US Education System vs. Mental Health – Who is winning vs. who should win

Jadyn Aling

In the present society, the stigma against mental health rages rampant, and this is clearly present in the US school system. We are constantly taught the importance of maintaining a healthy mind but are simultaneously caught in a web of academic, athletic, social, and societal pressures that create the opposite. 1 in 6 US children aged 6-17 experience a mental health disorder each year, so why are we not taking better action to reduce these numbers (NAMI)? It starts in the school system and implements a stronger network of resources that students are not afraid to utilize. The US school system needs to take mental health into deeper consideration in order to allow students a better opportunity to achieve their true potential.

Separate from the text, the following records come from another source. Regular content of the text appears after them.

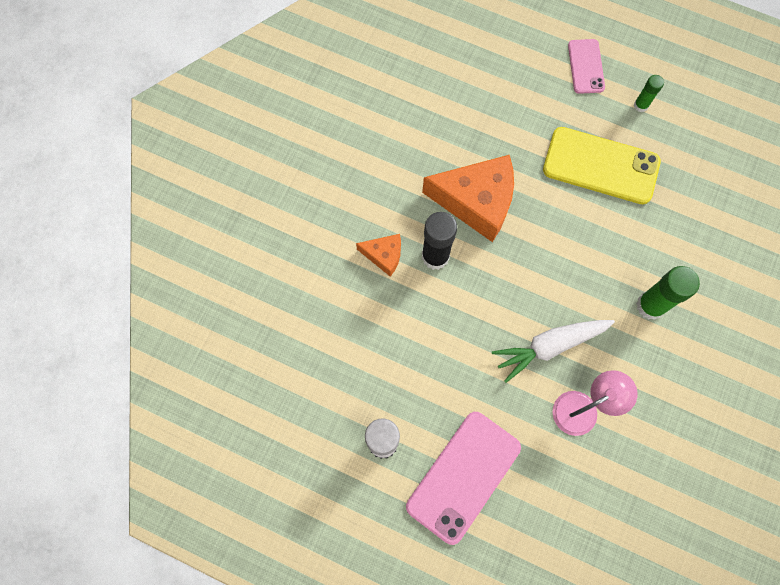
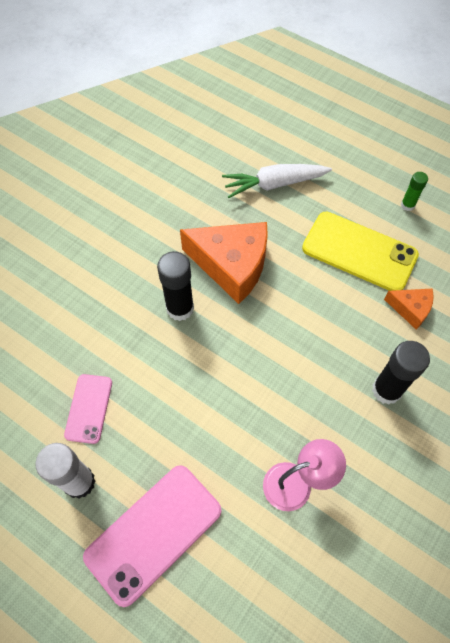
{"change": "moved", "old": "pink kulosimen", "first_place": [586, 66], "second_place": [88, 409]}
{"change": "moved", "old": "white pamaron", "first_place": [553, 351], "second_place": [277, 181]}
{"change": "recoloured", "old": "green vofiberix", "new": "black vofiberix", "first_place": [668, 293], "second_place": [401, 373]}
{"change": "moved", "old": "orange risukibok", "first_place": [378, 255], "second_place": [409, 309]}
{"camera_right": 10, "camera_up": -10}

The US education system is not only designed for the American youth to obtain the necessary credits for future endeavors, but is also developed to enhance critical thinking and problem solving; however, “undiagnosed, untreated, or inadequately treated mental illnesses can significantly interfere with a students ability to learn, grow and develop,” (NAMI). Without treatment, an undiagnosed mental health disorder can affect productivity for the rest of your life, which is why early recognition is so important. Nonetheless, it is not always easy to recognize when a student is struggling, especially when their participation in schoolwork is non-indicative. In actuality, many mental health disorders such as anxiety, obsessive compulsion disorder, depression, and eating disorders all contain symptoms of perfectionism, and when displayed in the classroom can reflect that a person seems completely healthy. In America, a stigma has been created to maintain the most advantageous report cards, test scores, and a list of extracurriculars in order to live out the “perfect” life. More than 73% of students do not meet the recommended amount of sleep per night, staying up to complete the never-ending inventory of assignments they have to achieve these academic goals (Healthline). When achieved, the school system only applauds the end result, instead of considering the sacrifices made to get there. Moreover, when a student doesn’t meet specific goals, rarely are they questioned if they are struggling with something that limits their ability to work, but rather are met with ignorance or just simply a second chance- enabling students to suffer in silence. 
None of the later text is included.